__Your tasks__.
[a] Print the passage about the writer's father word for word, beginning at the words "Why, you may" and stopping after "is the point.".
[b] In the passage about the writer's father, what common denominator does the writer name for the stories about Donald Trump, the super-wealthy in politics, and the ethics of Supreme Court justices?

__Passage__.

I’ve been thinking about my father recently. Although he and my mother are now long dead, and I don’t think about them very often, I think of Dad less often, perhaps because he was a quiet man. Taciturn. Guarded. Thoughtful. Except, that is, when it came to his work and sometimes to politics and social issues, about which he could feel quite passionate. Those subjects were often intertwined for him, and he repeatedly tried to influence how his teenage son (me) thought about such things. Our dinner table arguments could get quite fierce. No matter what position one of us took, the other would leap to the opposite extreme even if we knew we were being absurd and actually pretty much agreed with each other. I often think I take after Dad in personality far more often than I ever thought I would or wanted to. Which just goes to show you … what? That fathers have far more influence than you think they do? That slow and steady sometimes wins the race? That male role models really do matter, that they make a difference (for good or ill)?
Why, you may well ask, do I bring this up now, at this juncture in our lives as Americans? It’s an accumulation of things that are not as disparate as they may first appear. Consider the following: Donald Trump (unfortunately, his name crops up all the time), the role of the super-wealthy in politics, and the ethics of Supreme Court justices. What is the common denominator in all these stories? Money. More specifically, the wealth of the uber-rich, the 1% or, maybe, the 0.1% of the 1%, and their relationship to the law and ethics. You could also say power, but I’ll stick with money because money in the quantity I’m talking about creates power or is, sometimes, a byproduct of power. And, yes, I know that Supreme Court justices are not billionaires, but I will note that extreme wealth can act like a magnet, which is the point.

__Extracted material__.
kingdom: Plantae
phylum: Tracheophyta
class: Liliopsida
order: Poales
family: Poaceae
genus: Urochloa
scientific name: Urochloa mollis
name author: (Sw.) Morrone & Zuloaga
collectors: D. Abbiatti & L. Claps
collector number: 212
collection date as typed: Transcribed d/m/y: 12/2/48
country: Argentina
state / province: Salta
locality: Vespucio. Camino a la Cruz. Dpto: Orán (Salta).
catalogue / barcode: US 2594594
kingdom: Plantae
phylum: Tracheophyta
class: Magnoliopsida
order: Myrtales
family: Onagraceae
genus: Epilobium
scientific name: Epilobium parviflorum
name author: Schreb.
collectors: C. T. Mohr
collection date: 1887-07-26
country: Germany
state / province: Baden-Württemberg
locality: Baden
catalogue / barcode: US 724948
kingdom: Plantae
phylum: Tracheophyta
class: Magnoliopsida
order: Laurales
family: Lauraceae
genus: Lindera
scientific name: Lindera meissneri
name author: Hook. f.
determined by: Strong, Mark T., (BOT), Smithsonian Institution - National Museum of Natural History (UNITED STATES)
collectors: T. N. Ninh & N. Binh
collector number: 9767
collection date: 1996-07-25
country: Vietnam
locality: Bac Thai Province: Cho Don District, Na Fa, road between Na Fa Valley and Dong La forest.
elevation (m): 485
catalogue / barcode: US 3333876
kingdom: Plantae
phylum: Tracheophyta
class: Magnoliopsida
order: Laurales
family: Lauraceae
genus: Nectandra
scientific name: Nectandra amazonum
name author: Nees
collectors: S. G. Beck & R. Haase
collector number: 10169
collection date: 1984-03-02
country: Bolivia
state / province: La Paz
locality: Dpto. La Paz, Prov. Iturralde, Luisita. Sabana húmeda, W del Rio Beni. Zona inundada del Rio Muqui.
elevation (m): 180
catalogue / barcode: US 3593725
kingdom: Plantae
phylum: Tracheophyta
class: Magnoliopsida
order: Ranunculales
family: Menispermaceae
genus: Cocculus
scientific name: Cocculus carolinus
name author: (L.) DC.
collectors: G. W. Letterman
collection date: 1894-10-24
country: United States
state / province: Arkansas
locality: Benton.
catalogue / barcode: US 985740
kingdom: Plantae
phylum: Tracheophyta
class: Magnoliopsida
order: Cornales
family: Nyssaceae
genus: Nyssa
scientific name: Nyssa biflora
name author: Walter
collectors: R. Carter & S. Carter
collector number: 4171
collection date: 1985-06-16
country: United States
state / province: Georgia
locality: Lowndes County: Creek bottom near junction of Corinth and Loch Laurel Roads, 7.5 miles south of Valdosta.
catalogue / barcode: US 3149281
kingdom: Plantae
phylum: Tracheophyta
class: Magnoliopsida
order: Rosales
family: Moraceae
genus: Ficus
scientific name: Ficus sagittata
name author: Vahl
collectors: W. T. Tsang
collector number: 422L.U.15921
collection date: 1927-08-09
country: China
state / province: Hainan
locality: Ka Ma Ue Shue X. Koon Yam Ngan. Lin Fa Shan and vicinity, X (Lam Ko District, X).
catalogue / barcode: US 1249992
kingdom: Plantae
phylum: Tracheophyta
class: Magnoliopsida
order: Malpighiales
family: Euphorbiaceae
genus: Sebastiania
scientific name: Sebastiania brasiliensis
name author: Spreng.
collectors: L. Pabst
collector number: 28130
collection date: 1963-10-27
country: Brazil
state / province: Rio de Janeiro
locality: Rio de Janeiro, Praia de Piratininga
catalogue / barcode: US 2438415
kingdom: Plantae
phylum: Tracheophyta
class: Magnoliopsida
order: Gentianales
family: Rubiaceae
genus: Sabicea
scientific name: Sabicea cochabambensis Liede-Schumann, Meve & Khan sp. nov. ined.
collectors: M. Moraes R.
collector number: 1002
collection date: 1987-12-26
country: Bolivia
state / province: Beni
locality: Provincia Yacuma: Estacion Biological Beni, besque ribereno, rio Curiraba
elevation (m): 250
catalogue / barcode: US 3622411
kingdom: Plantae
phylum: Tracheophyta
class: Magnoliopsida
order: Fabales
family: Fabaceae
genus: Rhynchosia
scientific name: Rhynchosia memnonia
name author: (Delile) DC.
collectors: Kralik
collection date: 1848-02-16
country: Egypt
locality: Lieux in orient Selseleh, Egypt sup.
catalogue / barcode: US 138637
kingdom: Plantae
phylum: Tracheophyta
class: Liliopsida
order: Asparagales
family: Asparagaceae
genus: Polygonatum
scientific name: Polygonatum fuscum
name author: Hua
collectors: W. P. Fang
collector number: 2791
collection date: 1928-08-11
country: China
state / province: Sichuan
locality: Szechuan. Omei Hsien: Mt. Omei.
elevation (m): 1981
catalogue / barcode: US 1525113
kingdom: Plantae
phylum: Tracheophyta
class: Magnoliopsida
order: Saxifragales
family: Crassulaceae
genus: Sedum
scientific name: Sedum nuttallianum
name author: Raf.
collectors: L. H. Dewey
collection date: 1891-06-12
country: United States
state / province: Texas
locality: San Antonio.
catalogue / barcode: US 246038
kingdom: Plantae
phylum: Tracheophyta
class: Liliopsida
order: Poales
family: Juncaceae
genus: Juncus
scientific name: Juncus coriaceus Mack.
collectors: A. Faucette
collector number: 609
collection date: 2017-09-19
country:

__Answers to each task__.
[a]
Why, you may well ask, do I bring this up now, at this juncture in our lives as Americans? It’s an accumulation of things that are not as disparate as they may first appear. Consider the following: Donald Trump (unfortunately, his name crops up all the time), the role of the super-wealthy in politics, and the ethics of Supreme Court justices. What is the common denominator in all these stories? Money. More specifically, the wealth of the uber-rich, the 1% or, maybe, the 0.1% of the 1%, and their relationship to the law and ethics. You could also say power, but I’ll stick with money because money in the quantity I’m talking about creates power or is, sometimes, a byproduct of power. And, yes, I know that Supreme Court justices are not billionaires, but I will note that extreme wealth can act like a magnet, which is the point.

[b] Money, specifically the wealth of the uber-rich and its relationship to the law and ethics.